Tugas Latihan:
a - Ubah paragraf yang diawali "Kali ini, untuk pertama kali" dalam artikel tentang Firli Bahuri menjadi daftar poin singkat yang tetap memuat fakta-fakta utamanya.
b - Salin tanpa perubahan bagian artikel tentang Firli Bahuri yang dimulai pada "Pagi itu, Jumat" dan berakhir pada "sejak 8.30 pagi.".

Kutipan Teks:

•••

“Saling Sandera Pemberantasan Korupsi, Corruptor Fight Back atau Perang Gank?”
Law-Investigasi – Corruptor fight back. Lema lawas ini kembali mengemuka. Tak tanggung-tanggung, kali ini diucapkan oleh Ketua Komisi Pemberantasan Korupsi (KPK) non aktif Firli Bahuri. Dia ditetapkan sebagai tersangka kasus pemerasan oleh penyidik Polda Metro Jaya. Santer diberitakan bakal ditahan, Firli lolos dari jerat penahanan di Jumat Keramat. Benarkah ada perlawanan koruptor di balik status Firli atau sekedar bela diri belaka?
Pagi itu, Jumat (1/12/2023), Firli datang ke Bareskrim Mabes Polri memenuhi panggilan penyidik Polda Metro Jaya sebagai tersangka. Dia diapuk menjadi tersangka dalam kasus dugaan pemerasan dan gratifikasi terhadap eks Menteri Pertanian Syarul Yasin Limpo (SYL).
Kali ini, untuk pertama kali dia bakal diperiksa sebagai tersangka di hari Jumat Keramat. Lagi-lagi, dia datang secara diam-diam. Awak media yang sejak pagi nongkrong di depan lobi gedung itu tak mendeteksi kedatangan Firli. Barulah ada informasi dari Wakil Direktur Tindak Pidana Korupsi Bareskrim Polri Kombes Arief yang menyatakan Firli sudah berada di ruangan pemeriksaan sejak 8.30 pagi.
Diduga, ia masuk dari gedung Rupatama. Dari sana, ia memasuki ruangan pemeriksaan melalui koridor penghubung gedung Rupatama yang ada di lantai 3. Cara masuk menghindar yang sama dilakukan Firli saat pemeriksaan sebelumnya.

•••

Daftar Materi:
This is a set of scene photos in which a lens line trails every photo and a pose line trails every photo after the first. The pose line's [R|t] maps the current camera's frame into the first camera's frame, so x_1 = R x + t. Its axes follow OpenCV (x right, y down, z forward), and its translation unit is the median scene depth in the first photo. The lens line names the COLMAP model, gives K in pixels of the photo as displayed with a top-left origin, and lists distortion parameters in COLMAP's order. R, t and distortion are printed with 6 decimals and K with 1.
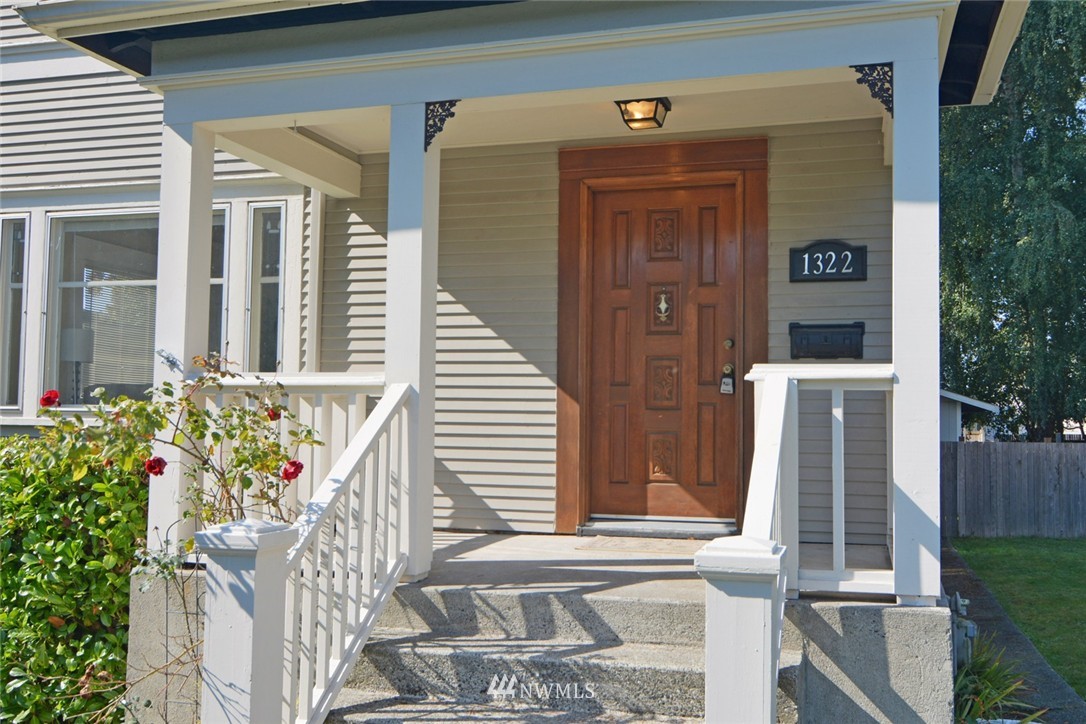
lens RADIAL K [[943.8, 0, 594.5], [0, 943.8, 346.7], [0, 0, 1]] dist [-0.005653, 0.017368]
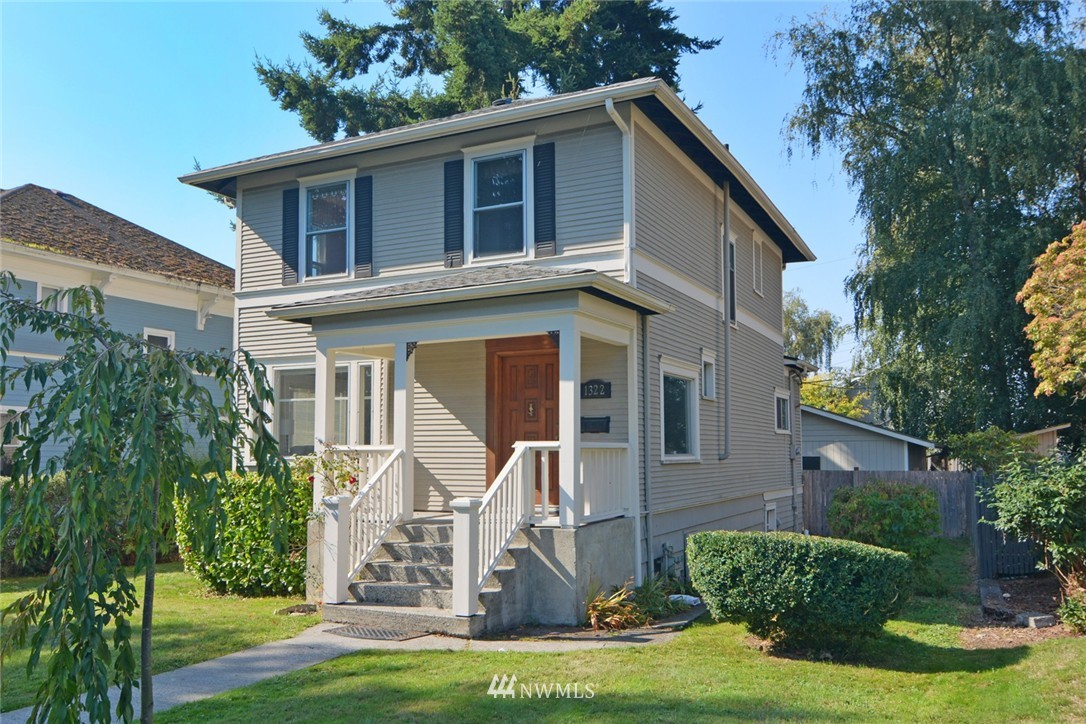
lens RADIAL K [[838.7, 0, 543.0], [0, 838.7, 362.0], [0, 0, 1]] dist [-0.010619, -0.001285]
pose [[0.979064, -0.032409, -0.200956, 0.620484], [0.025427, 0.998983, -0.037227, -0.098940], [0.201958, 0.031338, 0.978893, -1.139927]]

•••

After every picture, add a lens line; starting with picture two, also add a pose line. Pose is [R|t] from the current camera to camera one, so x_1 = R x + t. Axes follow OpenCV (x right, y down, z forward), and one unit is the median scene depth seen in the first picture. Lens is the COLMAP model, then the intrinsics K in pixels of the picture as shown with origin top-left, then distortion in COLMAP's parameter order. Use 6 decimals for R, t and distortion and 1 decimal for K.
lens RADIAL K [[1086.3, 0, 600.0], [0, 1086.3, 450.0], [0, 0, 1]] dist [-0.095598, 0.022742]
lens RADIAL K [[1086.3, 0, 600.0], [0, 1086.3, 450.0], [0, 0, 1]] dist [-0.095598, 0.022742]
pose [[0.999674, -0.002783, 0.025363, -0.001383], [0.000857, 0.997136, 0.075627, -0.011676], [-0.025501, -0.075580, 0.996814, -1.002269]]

•••

Jawaban Tugas:
a -
- Untuk pertama kali, Firli akan diperiksa sebagai tersangka pada hari Jumat Keramat.
- Ia kembali datang secara diam-diam.
- Awak media yang menunggu di depan lobi sejak pagi tidak mengetahui kedatangannya.
- Wakil Direktur Tindak Pidana Korupsi Bareskrim Polri, Kombes Arief, menyatakan bahwa Firli sudah berada di ruang pemeriksaan sejak pukul 8.30 pagi.

b -
Pagi itu, Jumat (1/12/2023), Firli datang ke Bareskrim Mabes Polri memenuhi panggilan penyidik Polda Metro Jaya sebagai tersangka. Dia diapuk menjadi tersangka dalam kasus dugaan pemerasan dan gratifikasi terhadap eks Menteri Pertanian Syarul Yasin Limpo (SYL).
Kali ini, untuk pertama kali dia bakal diperiksa sebagai tersangka di hari Jumat Keramat. Lagi-lagi, dia datang secara diam-diam. Awak media yang sejak pagi nongkrong di depan lobi gedung itu tak mendeteksi kedatangan Firli. Barulah ada informasi dari Wakil Direktur Tindak Pidana Korupsi Bareskrim Polri Kombes Arief yang menyatakan Firli sudah berada di ruangan pemeriksaan sejak 8.30 pagi.